# Some Foil Pictures



## nivrnb (Mar 3, 2012)

Just wanted to share some of the foil pictures I have taken with everyone. Not the best, but pretty cool. I think the gallery is the best part of the forum.


----------



## nivrnb (Mar 3, 2012)

Con't


----------



## Geo (Mar 3, 2012)

they look nice and clean to me. if you mean the solder mask, thats a non issue as you will leave that in the filter when you dissolve. normally when i collect foils its got a little bit of everything mixed in with it. :lol: my solution is always green. ive come to expect it. but then again i try not to collect until i have at least a half ounce of foils dry. thats why i dont show my foils much, i think this was my cleanest foils (well, that came out of AP anyways).


----------



## crazyscience (May 28, 2012)

nivrnb said:


> Just wanted to share some of the foil pictures I have taken with everyone. Not the best, but pretty cool. I think the gallery is the best part of the forum.

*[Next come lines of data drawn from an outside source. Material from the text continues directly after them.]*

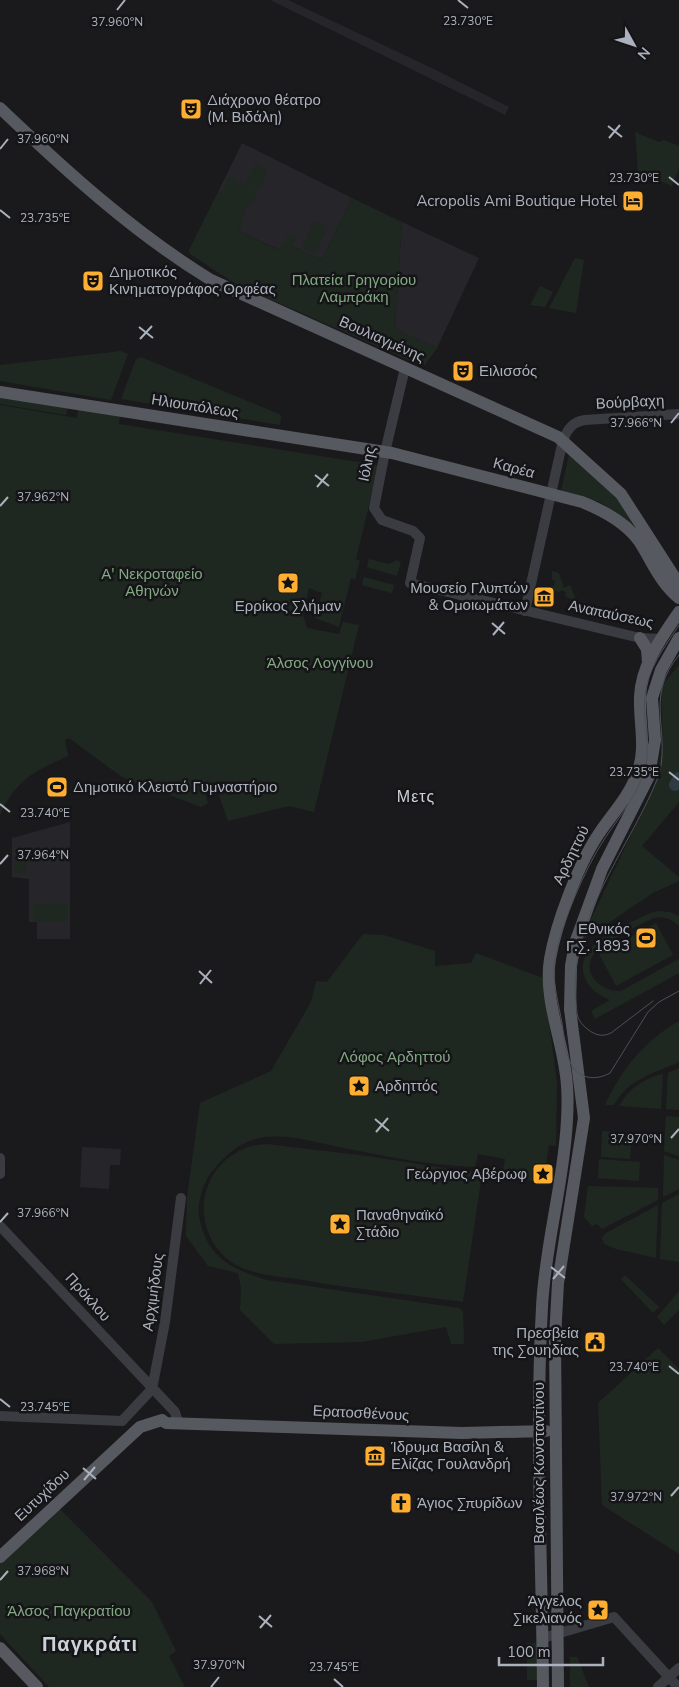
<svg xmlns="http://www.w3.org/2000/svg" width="679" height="1687" font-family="'Nunito Sans',sans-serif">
<rect width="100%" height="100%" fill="#1a1a1d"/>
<!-- built -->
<path fill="#26262a" d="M270 0H288L434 69 509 107 505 115Z
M242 143 352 198 322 260 291 246 295 236 280 250 239 231 246 206 218 192Z
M402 222 479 258 437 348 395 329Z
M70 822V939H37V922H29V879L12 877V838Z
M82 1147 121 1149 120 1165H110L109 1189 80 1187Z"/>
<!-- green -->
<path fill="#1f2820" d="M635 132 659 142 664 140 679 146V168L672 186 638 172Z
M256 163 268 169 259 190 246 183Z
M229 177 258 191 250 207 246 206 239 231 279 250 288 235 295 237 291 246 322 260 352 198 402 222 395 329 437 348 425 365 415 363 236 284 190 254 189 250 218 192 221 194Z
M314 221 328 227 315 254 302 247Z
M575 258 584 260 576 313 549 308Z
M540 286 553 292 545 307 530 305Z
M121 351 128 354 111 400 0 381V365Z
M141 357 279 414 281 416 280 425 121 399 136 359Z
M0 398 67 408 66 415 0 404Z
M0 405 77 418 78 408 115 415 120 417 119 424 377 465 378 468 356 559 360 561 355 579 351 578 339 627 315 618 322 593 309 588 303 615 307 628 339 634 343 622 359 625 314 812 289 806 228 821 218 792 205 793 208 803 201 807 122 777 69 738 65 740 68 756C33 772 17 779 0 815Z
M569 454 619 500 636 523 633 527 600 502 561 491Z
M369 559 389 564 397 560 401 562 397 576 367 567Z
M552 571 559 573 564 588 570 585 577 602 565 596 566 592 561 590 560 592 555 591 553 596 549 595 551 586H554L555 581 552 580Z
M364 577 394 585 392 593 362 585Z
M679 665V802L642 846 679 877V881L653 893 580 942 654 787 663 746 661 687Z
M16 850 28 851 26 874 14 873Z
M33 904H68V921H33Z
M658 911 670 912 679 916V926C673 920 666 917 658 917 649 918 599 946 594 954 580 974 602 992 621 991L679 959V973L595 1019 591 1011 610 1000C599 995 590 990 585 978 571 944 627 925 650 913Z
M656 923 673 955 616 986 599 954Z
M363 934 384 935 435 951V966L471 963 476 953 543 978 557 1082 556 1146 549 1145 546 1164 533 1181 502 1176 505 1159 478 1154 475 1167C430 1165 388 1157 344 1148 319 1143 291 1134 265 1137 241 1140 224 1156 210 1174 202 1185 196 1208 200 1221 209 1259 232 1269 267 1280L459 1308 463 1311 464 1344H451L446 1327 362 1342 274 1344 240 1310 241 1288 238 1273 208 1266 186 1236 187 1197 200 1103 271 1071 311 1002 316 981 327 982Z
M679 1021V1062C653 1074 629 1078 614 1105H605C622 1069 644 1041 679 1021Z
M679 1068V1110L666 1109 668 1073Z
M663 1074 661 1109 619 1106C628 1089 644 1078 663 1074Z
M666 1116 679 1117V1156L664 1151Z
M602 1131 632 1133 630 1159 601 1157Z
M267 1144 374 1157 482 1174 463 1302C407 1294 352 1289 297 1279 278 1276 256 1275 238 1266 208 1250 195 1212 210 1181 221 1158 243 1145 267 1144Z
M664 1155 679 1160V1189L663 1197Z
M599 1159 640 1162 639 1181 598 1178Z
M588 1186 658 1188V1200L602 1229 597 1224 592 1226 584 1217Z
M679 1194V1262L660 1259 662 1203Z
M658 1205 656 1258 616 1249 604 1244 602 1238 606 1233Z
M625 1275 659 1307 653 1313 621 1279Z
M679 1291V1310L664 1325 657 1317Z
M658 1348 679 1369V1554L602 1505 598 1403Z
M57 1506 152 1602 176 1651 169 1656 185 1687H49L0 1634V1559Z
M527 1643 539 1644V1680H527Z
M570 1657H577L589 1687H570Z"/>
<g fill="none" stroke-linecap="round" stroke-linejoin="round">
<!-- river -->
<path stroke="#2f3a42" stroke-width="12" d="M675 785 679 778"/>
<!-- minor -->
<path stroke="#3b3c42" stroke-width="10" d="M405 368 385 452 374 508 382 520 413 531 420 538 410 583 640 638 661 639
M525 611 563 440C568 429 572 422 585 420L679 414
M0 1158V1174
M0 1226 175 1412 178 1422
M152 1389 165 1322 181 1198
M0 1416 122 1421
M122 1421 152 1389
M543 1638 614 1617 678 1687
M658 1687 679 1668"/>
<!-- major -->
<path stroke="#575961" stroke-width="12" d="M0 108C65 170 134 233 211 280L558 437 621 494 679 584
M0 392 392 453 582 502C602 510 626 523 639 541 652 561 660 583 679 598
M640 638 647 649 648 663
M0 1557 140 1427 162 1420 166 1423 462 1433 546 1431
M0 1648 37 1687
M543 1687C542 1561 535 1434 542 1307 545 1244 564 1183 567 1120 568 1103 568 1086 565 1069 560 1034 544 996 550 959 556 924 578 865 598 835 611 815 629 797 637 774 647 748 639 724 640 697 641 665 662 637 679 612
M558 1687 555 1338 558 1283 584 1118 570 1009 571 966 575 943 602 869 649 776 655 740 652 698 661 670 679 638"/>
<!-- tram -->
<path stroke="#4e5057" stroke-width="1" d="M679 625C665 647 647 669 645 696 642 723 653 748 643 775 634 801 614 823 600 846 583 874 554 939 554 970 554 988 559 1006 562 1023 564 1036 565 1052 571 1064 578 1079 596 1081 610 1073L648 1012 659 1002 679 991
M653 1001 611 1033C601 1038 592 1034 584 1026 576 1019 577 1011 576 1002 567 918 632 847 660 772 669 726 645 696 679 655"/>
</g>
<!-- ticks -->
<path fill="none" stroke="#acb2bd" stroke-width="2" d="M458 0 468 8M117 10 125 0M608 126 622 137M609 138 620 125M0 149 8 139M669 177 679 185M0 210 10 218M139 327 153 338M140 339 152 326M671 423 679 413M315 475 329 486M317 487 328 474M0 506 8 497M492 623 505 634M493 635 504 622M669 772 679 780M0 804 10 812M0 864 8 855M199 971 212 983M200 984 211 970M375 1119 389 1131M376 1132 388 1118M671 1138 679 1129M0 1222 8 1213M551 1267 565 1278M553 1279 564 1266M669 1366 679 1374M0 1399 10 1407M83 1468 96 1479M84 1480 95 1467M671 1496 679 1487M0 1580 8 1571M259 1616 272 1627M260 1628 271 1615M334 1679 343 1687M211 1687 219 1677"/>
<!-- icons -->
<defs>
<g id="theatre-square" transform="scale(1.125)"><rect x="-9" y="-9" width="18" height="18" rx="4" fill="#feae31" stroke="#151518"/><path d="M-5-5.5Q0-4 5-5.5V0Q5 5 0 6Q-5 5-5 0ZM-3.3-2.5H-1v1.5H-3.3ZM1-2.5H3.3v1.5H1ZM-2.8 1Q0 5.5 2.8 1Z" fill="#111"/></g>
<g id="hotel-square" transform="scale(1.125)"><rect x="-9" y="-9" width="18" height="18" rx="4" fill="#feae31" stroke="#151518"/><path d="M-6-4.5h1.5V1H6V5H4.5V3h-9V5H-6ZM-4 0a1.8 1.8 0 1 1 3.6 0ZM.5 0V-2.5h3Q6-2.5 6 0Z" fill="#111"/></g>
<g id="sight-square" transform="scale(1.125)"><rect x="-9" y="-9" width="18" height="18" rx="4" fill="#feae31" stroke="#151518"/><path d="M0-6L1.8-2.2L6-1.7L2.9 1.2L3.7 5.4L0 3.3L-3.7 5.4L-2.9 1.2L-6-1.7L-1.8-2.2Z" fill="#111"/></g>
<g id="museum-square" transform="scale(1.125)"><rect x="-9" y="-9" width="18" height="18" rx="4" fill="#feae31" stroke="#151518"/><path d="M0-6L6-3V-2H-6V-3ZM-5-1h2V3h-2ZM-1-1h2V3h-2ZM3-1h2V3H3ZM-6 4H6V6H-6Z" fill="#111"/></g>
<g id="stadium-square" transform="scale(1.125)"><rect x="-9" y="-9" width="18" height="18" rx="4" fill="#feae31" stroke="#151518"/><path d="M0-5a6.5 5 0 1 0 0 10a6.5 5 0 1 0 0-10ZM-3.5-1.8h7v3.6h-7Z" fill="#111"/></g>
<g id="civic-square" transform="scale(1.125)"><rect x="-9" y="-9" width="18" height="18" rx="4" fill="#feae31" stroke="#151518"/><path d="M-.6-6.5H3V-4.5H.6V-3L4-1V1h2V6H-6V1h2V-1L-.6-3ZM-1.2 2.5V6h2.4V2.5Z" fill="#111"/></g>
<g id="church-square" transform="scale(1.125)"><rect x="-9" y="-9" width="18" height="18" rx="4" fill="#feae31" stroke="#151518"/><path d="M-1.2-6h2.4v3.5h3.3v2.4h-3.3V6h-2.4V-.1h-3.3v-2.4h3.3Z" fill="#111"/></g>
</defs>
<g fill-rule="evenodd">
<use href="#theatre-square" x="191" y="109"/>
<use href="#hotel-square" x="633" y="201"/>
<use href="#theatre-square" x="93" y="281"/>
<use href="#theatre-square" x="463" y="371"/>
<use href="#sight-square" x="288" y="583"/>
<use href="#museum-square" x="544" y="597"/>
<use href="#stadium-square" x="57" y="787"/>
<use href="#stadium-square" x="646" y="938"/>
<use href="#sight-square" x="359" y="1086"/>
<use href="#sight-square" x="543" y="1174"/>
<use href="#sight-square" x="340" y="1224"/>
<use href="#civic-square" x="595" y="1342"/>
<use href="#museum-square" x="375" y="1456"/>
<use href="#church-square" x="401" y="1503"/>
<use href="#sight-square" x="598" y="1610"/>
</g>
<g text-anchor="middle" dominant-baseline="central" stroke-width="5" stroke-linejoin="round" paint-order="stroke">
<!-- poi labels -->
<g font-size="15" fill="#acb2bd" stroke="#151518" text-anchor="start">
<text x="207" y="100">Διάχρονο θέατρο<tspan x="207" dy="17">(Μ. Βιδάλη)</tspan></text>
<text x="617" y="201" text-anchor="end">Acropolis Ami Boutique Hotel</text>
<text x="109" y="272">Δημοτικός<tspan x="109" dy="17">Κινηματογράφος Ορφέας</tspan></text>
<text x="479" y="371">Ειλισσός</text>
<text x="528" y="588" text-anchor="end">Μουσείο Γλυπτών<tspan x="528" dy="17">&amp; Ομοιωμάτων</tspan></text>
<text x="288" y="606" text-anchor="middle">Ερρίκος Σλήμαν</text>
<text x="73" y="787">Δημοτικό Κλειστό Γυμναστήριο</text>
<text x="630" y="929" text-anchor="end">Εθνικός<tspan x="630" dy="17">Γ.Σ. 1893</tspan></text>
<text x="375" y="1086">Αρδηττός</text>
<text x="527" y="1174" text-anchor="end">Γεώργιος Αβέρωφ</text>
<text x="356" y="1215">Παναθηναϊκό<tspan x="356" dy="17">Στάδιο</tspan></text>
<text x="579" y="1333" text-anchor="end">Πρεσβεία<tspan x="579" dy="17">της Σουηδίας</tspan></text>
<text x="391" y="1447">Ίδρυμα Βασίλη &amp;<tspan x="391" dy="17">Ελίζας Γουλανδρή</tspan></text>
<text x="417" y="1503">Άγιος Σπυρίδων</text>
<text x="582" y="1601" text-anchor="end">Άγγελος<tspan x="582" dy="17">Σικελιανός</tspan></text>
</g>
<!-- park labels -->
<g font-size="15" fill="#82a982" stroke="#151518">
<text x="354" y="280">Πλατεία Γρηγορίου<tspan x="354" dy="17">Λαμπράκη</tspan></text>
<text x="152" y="574">Α' Νεκροταφείο<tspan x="152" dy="17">Αθηνών</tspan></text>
<text x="320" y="663">Άλσος Λογγίνου</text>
<text x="395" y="1057">Λόφος Αρδηττού</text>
<text x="69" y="1611">Άλσος Παγκρατίου</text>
</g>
<!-- street labels -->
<g font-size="15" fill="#acb2bd" stroke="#151518">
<text transform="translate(382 339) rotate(24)">Βουλιαγμένης</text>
<text transform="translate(630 402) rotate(-3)">Βούρβαχη</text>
<text transform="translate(195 406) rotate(9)">Ηλιουπόλεως</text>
<text transform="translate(367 464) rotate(-78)">Ιόλης</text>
<text transform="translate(514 468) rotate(15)">Καρέα</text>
<text transform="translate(611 614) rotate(12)">Αναπαύσεως</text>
<text transform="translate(571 855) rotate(-64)">Αρδηττού</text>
<text transform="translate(153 1292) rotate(-82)">Αρχιμήδους</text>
<text transform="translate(88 1297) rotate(48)">Πρόκλου</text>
<text transform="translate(361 1413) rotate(3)">Ερατοσθένους</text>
<text transform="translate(539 1463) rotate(-90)">Βασιλέως Κωνσταντίνου</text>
<text transform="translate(42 1495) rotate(-43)">Ευτυχίδου</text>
</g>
<!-- neighbourhood labels -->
<g font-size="16" letter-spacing="1" fill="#cdd1d8" stroke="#151518">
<text x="416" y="797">Μετς</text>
</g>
<!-- district labels -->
<g font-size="20" font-weight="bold" letter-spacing="1" fill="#cdd1d8" stroke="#151518">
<text x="90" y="1644">Παγκράτι</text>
</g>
</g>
<g font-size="12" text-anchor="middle" fill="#acb2bd" stroke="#151518" stroke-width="5" stroke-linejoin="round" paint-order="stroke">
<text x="468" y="25">23.730°E</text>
<text x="117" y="26">37.960°N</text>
<text x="43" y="143">37.960°N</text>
<text x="634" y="182">23.730°E</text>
<text x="45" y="222">23.735°E</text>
<text x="636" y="427">37.966°N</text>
<text x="43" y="501">37.962°N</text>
<text x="634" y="776">23.735°E</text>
<text x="45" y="817">23.740°E</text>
<text x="43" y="859">37.964°N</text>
<text x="636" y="1143">37.970°N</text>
<text x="43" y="1217">37.966°N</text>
<text x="634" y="1371">23.740°E</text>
<text x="45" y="1411">23.745°E</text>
<text x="636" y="1501">37.972°N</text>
<text x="43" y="1575">37.968°N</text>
<text x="219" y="1669">37.970°N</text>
<text x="334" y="1671">23.745°E</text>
</g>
<!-- north arrow -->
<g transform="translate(634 45) rotate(130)" stroke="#151518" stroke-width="4" paint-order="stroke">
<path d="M0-4L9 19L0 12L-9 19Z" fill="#acb2bd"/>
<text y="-8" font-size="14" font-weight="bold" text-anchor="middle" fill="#acb2bd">N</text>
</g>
<!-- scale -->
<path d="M499 1657v8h104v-8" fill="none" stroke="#acb2bd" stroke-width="2.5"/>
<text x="507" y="1657" font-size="15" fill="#acb2bd" stroke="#151518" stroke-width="4" paint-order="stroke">100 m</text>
</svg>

5/28/12- i have an aqua regia solution (nitric acid and HCL) premix.. it disolves whatever it touches so how do i precipitate the gold out of the solution which is very rich with gold, i need sum guidance contact me at [email protected] thanks


----------



## Harold_V (May 29, 2012)

crazyscience said:


> i have an aqua regia solution (nitric acid and HCL) premix.. it disolves whatever it touches so how do i precipitate the gold out of the solution which is very rich with gold, i need sum guidance contact me at [email protected] thanks


We don't work that way here. Readers are never encouraged to solve problems off the board, as others don't benefit. That's not to say that some concerned soul may not take you under his wing and teach you the things you should already know. 

Have you read Hoke's book? If not, why not? The question you have asked should never have been asked. If you don't understand the process of precipitation, you have no business dissolving gold in the first place. Have you addressed base metals? Have you tested with stannous chloride? Have you used an excess of nitric acid? If so, how much? And, again, if so, how do you intend to eliminate the excess? You won't have much success recovering the values if you don't. 

Do yourself a favor and start reading, so you understand the basics. Right now you're trying to run a marathon, and don't know how to run.

Harold


----------